[Extrait à lire]:
"Life’s too short to drive boring cars": les hommes le savaient, les femmes le découvrent. Voici le seul club de ‘female supercar owners around the globe’, les Arabian Gazelles.
Leur compte Instagram, où elles postent des photos d’elles et de leurs supercars, est suivi par plus de 30.000 followers. Le club féminin des Arabian Gazelles a été fondé en 2016 par Hanan Sobati (43 ans), une Algérienne établie depuis vingt ans à Dubaï (Émirats Arabes Unis), inspiré par le célèbre Rallye des Princesses auquel elle a participé, en France et en Espagne.
Son club s’adresse principalement aux femmes qui vivent dans les six pays exportateurs de pétrole du Conseil de Coopération du Golfe, soit Bahreïn, Koweït, Oman, Qatar, Arabie Saoudite et Émirats Arabes Unis.
Il faut, évidemment, situer ce club dans le contexte de la culture automobile de cette région. Dans la rue principale de Dubaï, il est difficile de ne pas spotter quelques supercars, même en plein après-midi. La police circule en Ferrari, en Lamborghini et en Bugatti.

[Données fournies]:

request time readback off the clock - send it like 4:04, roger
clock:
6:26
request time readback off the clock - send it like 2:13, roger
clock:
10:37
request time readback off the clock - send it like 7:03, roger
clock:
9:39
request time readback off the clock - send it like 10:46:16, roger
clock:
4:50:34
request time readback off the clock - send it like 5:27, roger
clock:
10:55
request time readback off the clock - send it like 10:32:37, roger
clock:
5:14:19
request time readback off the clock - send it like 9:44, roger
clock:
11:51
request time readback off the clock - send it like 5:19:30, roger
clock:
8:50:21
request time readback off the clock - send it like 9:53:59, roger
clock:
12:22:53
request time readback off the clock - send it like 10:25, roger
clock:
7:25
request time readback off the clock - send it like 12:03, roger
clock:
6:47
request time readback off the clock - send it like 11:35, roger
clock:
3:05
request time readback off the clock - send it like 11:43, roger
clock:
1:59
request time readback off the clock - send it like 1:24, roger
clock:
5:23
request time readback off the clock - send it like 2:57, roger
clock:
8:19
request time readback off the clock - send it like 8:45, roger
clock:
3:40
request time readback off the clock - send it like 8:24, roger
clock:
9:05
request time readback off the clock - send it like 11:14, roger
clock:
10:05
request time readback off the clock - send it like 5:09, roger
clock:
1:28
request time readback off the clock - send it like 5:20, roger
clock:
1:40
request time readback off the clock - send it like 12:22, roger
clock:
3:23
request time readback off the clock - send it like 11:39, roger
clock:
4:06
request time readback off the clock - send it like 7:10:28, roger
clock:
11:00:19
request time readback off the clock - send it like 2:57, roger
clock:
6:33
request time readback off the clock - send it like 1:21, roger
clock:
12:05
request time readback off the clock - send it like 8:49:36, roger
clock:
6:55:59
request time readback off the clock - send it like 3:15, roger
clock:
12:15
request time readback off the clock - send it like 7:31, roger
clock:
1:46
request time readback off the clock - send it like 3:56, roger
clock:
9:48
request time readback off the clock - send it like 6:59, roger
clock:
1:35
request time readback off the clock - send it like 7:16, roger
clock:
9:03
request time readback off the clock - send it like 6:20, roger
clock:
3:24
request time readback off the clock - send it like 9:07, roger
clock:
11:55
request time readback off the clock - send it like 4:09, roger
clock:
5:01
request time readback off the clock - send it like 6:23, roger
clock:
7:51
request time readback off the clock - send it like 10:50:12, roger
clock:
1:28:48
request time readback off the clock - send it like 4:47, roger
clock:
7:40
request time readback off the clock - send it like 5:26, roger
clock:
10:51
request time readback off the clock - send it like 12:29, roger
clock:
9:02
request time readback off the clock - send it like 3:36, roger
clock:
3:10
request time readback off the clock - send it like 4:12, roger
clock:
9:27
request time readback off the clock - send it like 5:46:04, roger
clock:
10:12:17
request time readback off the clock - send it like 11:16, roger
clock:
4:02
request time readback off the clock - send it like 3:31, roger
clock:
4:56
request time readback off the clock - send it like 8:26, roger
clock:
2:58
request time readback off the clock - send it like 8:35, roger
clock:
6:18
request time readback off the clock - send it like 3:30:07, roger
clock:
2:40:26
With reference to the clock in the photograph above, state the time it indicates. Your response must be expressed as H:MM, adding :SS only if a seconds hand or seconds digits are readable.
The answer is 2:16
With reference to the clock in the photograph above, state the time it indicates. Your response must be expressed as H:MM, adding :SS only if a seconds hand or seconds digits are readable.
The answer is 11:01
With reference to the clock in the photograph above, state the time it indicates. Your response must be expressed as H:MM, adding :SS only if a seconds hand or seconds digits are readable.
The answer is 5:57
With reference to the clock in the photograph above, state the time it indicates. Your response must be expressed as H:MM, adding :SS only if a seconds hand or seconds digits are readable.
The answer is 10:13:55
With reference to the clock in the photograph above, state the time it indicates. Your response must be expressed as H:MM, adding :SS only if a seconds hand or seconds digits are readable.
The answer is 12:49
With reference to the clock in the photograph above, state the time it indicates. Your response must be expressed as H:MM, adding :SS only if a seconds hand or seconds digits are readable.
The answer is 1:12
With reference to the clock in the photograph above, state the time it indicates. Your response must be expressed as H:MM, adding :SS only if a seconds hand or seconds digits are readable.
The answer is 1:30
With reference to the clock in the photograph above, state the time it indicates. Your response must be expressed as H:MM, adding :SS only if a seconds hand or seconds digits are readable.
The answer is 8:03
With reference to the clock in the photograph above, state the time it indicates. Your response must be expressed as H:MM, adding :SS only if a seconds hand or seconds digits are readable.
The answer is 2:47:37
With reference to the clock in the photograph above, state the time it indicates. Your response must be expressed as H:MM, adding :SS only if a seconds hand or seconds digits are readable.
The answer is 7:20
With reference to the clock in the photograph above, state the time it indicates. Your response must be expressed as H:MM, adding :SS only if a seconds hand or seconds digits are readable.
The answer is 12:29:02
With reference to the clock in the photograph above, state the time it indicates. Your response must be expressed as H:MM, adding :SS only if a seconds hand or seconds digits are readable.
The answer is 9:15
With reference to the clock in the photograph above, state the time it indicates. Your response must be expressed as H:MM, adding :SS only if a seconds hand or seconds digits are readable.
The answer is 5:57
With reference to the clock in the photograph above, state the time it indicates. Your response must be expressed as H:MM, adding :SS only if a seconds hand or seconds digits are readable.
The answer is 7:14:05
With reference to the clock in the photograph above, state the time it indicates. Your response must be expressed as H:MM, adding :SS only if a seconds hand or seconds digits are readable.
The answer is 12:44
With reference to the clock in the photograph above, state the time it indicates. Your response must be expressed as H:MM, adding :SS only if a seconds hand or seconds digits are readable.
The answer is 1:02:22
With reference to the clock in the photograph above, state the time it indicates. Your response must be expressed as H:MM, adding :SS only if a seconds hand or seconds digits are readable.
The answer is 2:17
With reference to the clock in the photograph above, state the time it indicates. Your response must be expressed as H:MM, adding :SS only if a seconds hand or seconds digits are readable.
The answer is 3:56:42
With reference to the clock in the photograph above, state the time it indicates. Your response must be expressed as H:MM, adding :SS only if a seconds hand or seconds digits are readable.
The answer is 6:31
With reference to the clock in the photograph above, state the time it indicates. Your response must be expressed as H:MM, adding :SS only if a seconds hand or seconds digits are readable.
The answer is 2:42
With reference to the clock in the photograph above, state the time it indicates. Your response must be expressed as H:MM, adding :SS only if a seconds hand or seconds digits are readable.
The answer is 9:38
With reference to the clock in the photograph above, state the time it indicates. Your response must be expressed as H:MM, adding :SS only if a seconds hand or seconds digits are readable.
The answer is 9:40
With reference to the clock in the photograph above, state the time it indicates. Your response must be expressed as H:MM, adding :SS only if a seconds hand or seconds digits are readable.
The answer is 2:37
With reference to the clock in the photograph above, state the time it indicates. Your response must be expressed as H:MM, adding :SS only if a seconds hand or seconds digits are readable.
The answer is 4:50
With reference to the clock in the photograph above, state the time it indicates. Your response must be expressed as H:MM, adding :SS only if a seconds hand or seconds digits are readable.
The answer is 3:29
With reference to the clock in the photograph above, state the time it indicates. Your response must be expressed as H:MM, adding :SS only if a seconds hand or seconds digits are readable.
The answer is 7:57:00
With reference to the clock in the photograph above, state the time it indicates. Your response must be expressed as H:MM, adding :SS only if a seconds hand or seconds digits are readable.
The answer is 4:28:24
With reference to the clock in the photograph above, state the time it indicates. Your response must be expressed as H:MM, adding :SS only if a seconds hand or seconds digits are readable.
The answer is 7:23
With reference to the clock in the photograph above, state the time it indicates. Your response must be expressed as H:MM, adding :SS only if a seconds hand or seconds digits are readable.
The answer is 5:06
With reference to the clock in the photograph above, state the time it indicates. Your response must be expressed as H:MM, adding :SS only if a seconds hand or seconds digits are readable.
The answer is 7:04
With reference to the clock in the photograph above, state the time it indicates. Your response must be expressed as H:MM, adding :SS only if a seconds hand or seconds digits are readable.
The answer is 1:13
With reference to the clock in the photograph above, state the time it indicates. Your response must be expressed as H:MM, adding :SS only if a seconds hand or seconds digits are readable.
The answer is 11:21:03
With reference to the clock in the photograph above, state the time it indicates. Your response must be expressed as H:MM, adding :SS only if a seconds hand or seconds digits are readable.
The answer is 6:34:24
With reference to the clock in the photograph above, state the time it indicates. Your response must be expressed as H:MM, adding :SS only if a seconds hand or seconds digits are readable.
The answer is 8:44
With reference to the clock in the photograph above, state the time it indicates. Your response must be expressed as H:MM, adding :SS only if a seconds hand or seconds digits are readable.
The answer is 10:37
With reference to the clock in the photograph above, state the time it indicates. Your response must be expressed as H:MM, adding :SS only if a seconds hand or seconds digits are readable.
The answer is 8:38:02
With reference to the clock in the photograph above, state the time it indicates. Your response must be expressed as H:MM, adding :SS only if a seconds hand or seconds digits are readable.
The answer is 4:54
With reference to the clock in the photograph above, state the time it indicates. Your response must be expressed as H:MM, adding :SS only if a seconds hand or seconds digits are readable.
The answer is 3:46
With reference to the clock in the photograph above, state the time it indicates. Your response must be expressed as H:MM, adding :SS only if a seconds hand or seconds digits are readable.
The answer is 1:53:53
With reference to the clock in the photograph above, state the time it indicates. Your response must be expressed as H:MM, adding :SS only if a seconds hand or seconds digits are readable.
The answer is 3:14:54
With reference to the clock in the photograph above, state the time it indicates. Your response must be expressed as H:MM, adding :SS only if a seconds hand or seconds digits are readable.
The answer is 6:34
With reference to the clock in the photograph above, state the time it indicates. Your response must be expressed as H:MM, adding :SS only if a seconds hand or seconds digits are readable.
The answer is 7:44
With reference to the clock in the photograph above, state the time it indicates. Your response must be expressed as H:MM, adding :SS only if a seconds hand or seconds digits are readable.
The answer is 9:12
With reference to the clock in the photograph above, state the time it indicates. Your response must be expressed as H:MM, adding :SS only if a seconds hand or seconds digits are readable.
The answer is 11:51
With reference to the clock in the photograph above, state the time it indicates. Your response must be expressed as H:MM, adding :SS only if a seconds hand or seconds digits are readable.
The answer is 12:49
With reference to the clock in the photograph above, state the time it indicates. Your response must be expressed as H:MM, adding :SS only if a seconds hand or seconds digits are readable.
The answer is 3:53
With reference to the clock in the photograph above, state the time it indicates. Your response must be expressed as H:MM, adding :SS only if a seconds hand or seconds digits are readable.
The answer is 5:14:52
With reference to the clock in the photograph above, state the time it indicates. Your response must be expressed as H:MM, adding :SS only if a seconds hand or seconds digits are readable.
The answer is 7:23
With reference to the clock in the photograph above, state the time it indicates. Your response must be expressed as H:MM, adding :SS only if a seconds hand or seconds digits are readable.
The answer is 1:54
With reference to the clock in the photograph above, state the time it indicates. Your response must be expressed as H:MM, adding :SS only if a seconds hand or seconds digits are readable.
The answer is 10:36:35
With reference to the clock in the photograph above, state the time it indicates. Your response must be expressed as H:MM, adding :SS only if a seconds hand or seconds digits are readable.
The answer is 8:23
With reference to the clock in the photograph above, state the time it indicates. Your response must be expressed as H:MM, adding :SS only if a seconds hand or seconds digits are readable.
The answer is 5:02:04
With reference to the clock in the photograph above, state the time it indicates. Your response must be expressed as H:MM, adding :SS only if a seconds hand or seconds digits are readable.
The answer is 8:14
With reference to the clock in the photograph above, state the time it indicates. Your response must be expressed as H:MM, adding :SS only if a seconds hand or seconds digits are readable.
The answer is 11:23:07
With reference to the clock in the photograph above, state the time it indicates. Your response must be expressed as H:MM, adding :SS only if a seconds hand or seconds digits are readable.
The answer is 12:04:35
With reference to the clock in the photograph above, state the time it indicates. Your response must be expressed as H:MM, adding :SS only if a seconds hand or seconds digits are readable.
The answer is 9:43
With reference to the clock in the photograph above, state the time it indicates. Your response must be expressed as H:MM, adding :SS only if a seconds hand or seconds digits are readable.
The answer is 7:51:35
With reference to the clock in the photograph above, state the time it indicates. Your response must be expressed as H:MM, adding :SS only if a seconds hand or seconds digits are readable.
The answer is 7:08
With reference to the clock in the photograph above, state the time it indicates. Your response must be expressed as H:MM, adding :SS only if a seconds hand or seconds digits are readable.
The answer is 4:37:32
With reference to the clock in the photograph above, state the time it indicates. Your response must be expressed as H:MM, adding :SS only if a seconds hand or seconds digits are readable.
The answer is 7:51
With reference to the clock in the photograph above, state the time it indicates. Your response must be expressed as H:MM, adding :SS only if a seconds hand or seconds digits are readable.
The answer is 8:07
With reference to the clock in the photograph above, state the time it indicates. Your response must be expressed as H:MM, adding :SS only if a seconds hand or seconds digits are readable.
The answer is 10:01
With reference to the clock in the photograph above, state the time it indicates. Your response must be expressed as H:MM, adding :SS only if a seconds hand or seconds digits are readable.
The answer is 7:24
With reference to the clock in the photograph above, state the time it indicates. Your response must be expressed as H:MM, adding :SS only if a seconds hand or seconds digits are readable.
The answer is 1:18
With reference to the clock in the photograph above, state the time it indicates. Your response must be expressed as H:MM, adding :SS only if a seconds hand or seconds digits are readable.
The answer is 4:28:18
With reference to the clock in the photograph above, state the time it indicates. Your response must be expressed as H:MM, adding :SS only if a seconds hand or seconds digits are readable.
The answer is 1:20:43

[Travail demandé]: D'après l'extrait sur les Arabian Gazelles, quel événement a inspiré la fondation du club ?

[Réponse]: Le célèbre Rallye des Princesses, auquel Hanan Sobati a participé en France et en Espagne.